Capacity planning for what is not just a new instance type, but really a new class of product was difficult. We started with data from our launch of other instance types. Then we modeled our growth based on our historical data for other large instances types. Additionally we had input from large customers on their expected usage. Using this we built out basic models and went from there.

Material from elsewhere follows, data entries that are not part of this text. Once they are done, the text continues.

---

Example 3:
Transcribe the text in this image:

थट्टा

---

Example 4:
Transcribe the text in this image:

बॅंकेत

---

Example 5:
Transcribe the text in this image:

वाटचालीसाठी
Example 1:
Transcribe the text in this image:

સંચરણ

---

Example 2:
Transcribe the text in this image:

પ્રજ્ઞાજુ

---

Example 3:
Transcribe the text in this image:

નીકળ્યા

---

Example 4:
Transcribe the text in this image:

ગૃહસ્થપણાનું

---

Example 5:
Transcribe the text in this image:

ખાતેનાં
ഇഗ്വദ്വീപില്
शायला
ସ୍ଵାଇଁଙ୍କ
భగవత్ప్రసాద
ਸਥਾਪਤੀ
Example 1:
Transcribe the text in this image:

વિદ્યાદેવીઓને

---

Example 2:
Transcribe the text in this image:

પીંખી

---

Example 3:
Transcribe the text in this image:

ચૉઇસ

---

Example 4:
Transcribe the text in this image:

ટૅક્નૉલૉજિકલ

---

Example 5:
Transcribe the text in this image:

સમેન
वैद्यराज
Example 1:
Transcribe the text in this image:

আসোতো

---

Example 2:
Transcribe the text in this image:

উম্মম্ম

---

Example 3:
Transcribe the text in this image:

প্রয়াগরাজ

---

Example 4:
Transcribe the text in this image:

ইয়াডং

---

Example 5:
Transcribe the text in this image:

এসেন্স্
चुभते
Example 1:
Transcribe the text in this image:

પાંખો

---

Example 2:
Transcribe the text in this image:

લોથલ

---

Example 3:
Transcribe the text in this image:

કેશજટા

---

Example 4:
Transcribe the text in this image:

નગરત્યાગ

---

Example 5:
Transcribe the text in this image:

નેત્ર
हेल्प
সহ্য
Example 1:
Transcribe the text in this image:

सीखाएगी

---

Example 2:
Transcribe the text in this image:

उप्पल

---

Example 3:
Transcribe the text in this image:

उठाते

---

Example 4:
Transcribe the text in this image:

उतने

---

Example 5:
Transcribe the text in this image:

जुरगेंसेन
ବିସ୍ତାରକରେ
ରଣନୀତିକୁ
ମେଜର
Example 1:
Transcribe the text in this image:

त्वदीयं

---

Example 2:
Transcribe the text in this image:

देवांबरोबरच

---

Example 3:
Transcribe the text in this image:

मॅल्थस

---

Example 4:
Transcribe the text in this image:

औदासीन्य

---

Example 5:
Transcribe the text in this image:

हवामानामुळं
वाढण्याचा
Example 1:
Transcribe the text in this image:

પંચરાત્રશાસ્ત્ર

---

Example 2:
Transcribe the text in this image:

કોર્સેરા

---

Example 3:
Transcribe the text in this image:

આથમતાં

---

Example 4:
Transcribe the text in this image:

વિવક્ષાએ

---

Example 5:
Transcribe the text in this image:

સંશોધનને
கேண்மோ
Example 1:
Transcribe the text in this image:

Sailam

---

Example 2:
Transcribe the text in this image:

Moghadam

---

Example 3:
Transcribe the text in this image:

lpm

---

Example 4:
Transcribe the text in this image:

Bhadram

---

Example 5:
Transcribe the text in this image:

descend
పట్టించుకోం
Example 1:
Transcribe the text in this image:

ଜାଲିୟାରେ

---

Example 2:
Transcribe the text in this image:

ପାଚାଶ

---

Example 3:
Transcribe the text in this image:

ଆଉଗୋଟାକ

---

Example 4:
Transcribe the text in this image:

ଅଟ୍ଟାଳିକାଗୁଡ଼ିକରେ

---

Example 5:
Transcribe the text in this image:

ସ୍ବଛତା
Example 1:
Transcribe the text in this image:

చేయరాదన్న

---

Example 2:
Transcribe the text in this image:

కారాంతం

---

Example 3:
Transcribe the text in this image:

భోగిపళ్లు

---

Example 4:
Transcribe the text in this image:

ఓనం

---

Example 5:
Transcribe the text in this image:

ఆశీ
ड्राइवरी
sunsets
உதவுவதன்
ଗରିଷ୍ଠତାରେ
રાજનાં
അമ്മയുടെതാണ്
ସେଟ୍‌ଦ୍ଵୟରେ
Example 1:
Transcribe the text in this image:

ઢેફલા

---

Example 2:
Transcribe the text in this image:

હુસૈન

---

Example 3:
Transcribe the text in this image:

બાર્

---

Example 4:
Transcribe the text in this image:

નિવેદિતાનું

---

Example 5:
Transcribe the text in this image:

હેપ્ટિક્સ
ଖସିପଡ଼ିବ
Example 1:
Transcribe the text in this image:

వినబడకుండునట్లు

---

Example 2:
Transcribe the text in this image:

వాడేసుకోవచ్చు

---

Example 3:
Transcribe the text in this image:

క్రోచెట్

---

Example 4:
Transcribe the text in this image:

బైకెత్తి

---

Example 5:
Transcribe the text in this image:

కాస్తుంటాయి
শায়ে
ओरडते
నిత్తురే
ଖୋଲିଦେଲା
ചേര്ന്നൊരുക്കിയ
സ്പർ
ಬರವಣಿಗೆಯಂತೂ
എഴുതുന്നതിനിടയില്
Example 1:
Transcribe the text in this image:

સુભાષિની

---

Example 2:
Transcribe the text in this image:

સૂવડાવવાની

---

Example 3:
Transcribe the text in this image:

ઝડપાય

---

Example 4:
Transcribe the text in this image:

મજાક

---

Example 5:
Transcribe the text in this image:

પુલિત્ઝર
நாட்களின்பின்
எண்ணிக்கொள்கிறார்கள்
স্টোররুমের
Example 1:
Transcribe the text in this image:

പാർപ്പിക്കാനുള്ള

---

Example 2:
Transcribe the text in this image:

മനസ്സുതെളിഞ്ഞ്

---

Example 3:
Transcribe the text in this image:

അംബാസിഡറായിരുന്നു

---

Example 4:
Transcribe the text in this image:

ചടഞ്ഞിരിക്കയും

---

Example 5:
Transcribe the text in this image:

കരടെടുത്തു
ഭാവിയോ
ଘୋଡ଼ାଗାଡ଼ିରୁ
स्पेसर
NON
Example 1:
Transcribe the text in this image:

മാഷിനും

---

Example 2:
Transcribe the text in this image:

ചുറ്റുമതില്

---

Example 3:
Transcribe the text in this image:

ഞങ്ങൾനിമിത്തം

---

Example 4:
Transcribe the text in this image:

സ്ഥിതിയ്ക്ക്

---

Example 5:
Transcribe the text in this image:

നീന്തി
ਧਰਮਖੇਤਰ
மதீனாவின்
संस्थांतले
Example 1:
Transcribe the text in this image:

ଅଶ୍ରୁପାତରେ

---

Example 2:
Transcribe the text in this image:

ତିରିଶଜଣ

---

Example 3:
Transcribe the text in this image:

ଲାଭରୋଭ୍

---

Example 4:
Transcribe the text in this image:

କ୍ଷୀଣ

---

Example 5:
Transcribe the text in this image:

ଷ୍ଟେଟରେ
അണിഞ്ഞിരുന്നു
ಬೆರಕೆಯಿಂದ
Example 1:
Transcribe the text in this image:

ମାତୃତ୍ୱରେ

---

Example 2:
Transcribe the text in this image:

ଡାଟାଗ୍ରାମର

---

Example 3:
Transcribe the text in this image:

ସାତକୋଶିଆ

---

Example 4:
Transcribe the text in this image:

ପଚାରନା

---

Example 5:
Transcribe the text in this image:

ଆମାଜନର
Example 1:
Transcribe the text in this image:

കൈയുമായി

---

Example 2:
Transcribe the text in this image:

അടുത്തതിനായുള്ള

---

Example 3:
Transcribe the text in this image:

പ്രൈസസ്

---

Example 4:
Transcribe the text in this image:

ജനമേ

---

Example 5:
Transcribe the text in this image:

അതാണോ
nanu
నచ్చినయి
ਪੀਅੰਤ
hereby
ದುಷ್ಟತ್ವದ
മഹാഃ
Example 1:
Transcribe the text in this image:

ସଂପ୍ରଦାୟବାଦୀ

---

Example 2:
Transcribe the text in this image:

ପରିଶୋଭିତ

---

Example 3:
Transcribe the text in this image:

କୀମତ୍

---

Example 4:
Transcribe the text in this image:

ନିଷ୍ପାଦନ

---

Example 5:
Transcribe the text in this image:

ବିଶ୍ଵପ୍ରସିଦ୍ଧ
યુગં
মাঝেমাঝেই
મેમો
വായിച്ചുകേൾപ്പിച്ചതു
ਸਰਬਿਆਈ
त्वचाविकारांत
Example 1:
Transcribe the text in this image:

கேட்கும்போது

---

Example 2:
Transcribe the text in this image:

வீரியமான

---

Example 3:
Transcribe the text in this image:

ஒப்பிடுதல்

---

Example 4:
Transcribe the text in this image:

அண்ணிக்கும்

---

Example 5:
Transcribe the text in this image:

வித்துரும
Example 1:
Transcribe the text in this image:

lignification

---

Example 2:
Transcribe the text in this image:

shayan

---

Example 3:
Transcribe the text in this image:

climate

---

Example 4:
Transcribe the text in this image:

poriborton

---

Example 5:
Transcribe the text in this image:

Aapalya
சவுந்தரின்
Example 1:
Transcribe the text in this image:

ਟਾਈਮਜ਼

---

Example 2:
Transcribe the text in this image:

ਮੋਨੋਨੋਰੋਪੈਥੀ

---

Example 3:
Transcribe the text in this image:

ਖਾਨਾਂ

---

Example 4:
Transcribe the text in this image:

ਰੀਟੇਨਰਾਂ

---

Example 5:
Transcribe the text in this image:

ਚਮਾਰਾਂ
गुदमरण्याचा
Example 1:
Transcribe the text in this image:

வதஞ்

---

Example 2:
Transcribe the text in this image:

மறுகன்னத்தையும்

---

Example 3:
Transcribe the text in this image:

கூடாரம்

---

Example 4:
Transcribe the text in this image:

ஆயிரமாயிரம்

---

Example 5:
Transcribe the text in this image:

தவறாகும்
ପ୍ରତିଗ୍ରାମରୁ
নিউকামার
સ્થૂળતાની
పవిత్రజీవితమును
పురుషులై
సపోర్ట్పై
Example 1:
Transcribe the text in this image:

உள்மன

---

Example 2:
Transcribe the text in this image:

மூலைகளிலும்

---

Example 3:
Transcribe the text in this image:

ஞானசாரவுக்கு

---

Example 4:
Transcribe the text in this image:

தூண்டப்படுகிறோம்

One of the reasons we started with just one region is we wanted to make sure there was enough capacity at launch in that region, rather than spreading out capacity across multiple regions.
Have any benchmarks been done so far?
Many. KVM and Xen have definitely improved over the years, but there are just certain operations that still have massive penalties. I am personally working on a scaling out Cassandra benchmark right now. We have seen significant performance gains in all kinds of workloads from Postgres to rendering of Ruby HAML templates. We don’t want to flood the world with our first-party benchmarks, and encourage our customers to try OnMetal out for themselves.
What is being done at the Top of Rack for OnMetal?
Our current Top of Rack switches are setup with an MLAG (or bonding) to each server, and on top of that bond we expose VLANs. This means every instance gets 2x 10 gigabit connectivity in a high availability configuration. I believe having highly available and performant networking is a critical feature — software developers want to believe that networks are infinite, fast, and reliable — these are all false in the end, but we can still make reasonable investments in networking gear to provide a better experience.
Today we expose just two VLANs, one for public internet traffic, and another we call “ServiceNet”. ServiceNet is a 10.x network local to each region that has no bandwidth billing. On these VLANs we lock down traffic to specific MAC addresses and IPs to prevent attackers from hijacking another IP address. In the future we want to make those VLANs into VTEPs (aka vxLAN gateways) as part of our vxLAN SDN we run for virtualized instances. But running VTEPs on a highly available MLAG on a TOR is still something that is pushing the edge software capabilities in modern switches.
What’s next for OnMetal?
The core of OnMetal has been fairly stable, so I think our next priorities are more feature parity with virtualized instances, like improved operating system support, Isolated Networks or Cloud Block Storage. After that, focusing on growing new instance types. We launched OnMetal with 3 instances types, focused on the needs of a multi-tier web application, but the performance improvements can be huge for many data intensive applications, so we will keep expanding the instance types were their benefits are the largest.
Have you seen any cool use cases so far?
We have several customers looking at packing the boxes with tens of thousands of containers — I think the density we are seeing is absolutely amazing — it enables whole new classes of businesses because the cost of infrastructure is so low. Enabling entrepreneurial customers to create entirely new classes of business is very cool to see.